=== EXERCISE DESCRIPTION ===
Repeat word for word the lines in the records below, beginning at the line that contains "Content-Type: multipart/form-data" and stopping after the line that contains "此处以python的Web api框架 flask与HTTP".

=== EXTRACTED ENTRIES ===
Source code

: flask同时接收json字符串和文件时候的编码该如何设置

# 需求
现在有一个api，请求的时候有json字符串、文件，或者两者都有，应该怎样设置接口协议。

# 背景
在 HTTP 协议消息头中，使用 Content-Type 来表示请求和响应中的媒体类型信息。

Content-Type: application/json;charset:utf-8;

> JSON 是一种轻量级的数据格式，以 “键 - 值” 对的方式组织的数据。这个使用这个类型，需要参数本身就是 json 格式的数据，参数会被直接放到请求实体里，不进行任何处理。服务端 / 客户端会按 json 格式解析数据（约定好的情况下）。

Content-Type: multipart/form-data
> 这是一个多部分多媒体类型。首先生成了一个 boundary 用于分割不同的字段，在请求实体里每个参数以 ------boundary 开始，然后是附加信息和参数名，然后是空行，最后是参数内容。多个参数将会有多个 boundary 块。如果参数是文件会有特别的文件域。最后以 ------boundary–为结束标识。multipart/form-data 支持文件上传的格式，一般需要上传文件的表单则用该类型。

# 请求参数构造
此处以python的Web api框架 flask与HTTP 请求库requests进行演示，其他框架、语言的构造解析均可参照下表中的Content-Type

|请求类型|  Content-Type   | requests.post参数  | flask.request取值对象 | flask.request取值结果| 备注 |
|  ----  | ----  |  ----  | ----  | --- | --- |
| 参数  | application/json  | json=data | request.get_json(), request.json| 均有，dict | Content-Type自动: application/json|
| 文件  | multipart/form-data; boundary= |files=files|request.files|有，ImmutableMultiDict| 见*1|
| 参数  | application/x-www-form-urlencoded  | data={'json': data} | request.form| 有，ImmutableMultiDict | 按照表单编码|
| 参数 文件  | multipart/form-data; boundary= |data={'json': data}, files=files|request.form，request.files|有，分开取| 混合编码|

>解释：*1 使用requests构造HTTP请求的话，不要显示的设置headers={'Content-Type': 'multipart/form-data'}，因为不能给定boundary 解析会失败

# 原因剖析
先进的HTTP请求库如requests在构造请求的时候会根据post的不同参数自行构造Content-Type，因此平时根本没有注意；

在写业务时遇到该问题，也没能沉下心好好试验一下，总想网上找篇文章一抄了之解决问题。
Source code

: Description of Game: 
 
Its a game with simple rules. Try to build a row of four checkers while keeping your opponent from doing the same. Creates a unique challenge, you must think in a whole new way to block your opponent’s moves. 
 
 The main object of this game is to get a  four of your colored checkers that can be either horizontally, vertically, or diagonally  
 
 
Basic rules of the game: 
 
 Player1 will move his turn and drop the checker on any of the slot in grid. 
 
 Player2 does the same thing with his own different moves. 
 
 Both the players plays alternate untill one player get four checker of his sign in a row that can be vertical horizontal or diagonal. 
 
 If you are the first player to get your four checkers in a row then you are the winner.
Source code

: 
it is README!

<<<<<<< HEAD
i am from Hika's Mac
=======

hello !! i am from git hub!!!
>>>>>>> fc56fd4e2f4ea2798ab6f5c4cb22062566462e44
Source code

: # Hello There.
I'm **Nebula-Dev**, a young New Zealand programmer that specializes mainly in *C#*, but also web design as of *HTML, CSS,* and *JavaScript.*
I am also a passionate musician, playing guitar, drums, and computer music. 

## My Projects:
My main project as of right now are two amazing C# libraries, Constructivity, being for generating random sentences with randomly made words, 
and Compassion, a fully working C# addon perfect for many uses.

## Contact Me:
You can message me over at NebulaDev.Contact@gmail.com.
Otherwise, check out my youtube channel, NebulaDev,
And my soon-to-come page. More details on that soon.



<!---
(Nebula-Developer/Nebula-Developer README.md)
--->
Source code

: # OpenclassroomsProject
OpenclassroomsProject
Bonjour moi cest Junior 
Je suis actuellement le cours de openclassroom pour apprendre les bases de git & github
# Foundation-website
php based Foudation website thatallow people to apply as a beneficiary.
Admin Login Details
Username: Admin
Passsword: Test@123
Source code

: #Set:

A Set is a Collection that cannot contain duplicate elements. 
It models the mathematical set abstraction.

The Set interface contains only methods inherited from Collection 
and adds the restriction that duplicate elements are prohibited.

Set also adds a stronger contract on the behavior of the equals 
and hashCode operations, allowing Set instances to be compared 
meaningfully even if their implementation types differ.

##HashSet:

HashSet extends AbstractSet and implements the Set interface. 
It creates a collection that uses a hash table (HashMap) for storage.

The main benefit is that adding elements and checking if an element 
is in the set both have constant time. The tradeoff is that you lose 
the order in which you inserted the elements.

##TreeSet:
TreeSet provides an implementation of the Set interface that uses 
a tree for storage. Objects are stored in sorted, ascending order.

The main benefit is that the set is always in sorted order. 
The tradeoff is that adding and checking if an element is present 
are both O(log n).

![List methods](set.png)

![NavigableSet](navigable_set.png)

...

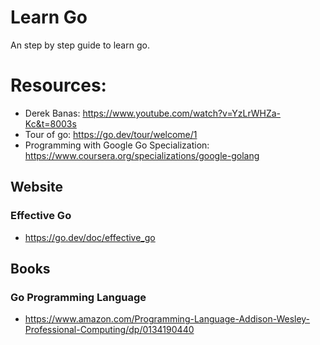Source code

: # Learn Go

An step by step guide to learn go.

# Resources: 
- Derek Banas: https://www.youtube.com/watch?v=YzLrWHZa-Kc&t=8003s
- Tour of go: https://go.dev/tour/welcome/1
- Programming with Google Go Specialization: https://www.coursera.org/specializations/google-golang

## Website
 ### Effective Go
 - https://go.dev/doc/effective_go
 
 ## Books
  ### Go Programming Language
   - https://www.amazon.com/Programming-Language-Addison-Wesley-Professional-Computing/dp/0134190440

=== ANSWER SPACE ===
Content-Type: multipart/form-data
> 这是一个多部分多媒体类型。首先生成了一个 boundary 用于分割不同的字段，在请求实体里每个参数以 ------boundary 开始，然后是附加信息和参数名，然后是空行，最后是参数内容。多个参数将会有多个 boundary 块。如果参数是文件会有特别的文件域。最后以 ------boundary–为结束标识。multipart/form-data 支持文件上传的格式，一般需要上传文件的表单则用该类型。

# 请求参数构造
此处以python的Web api框架 flask与HTTP 请求库requests进行演示，其他框架、语言的构造解析均可参照下表中的Content-Type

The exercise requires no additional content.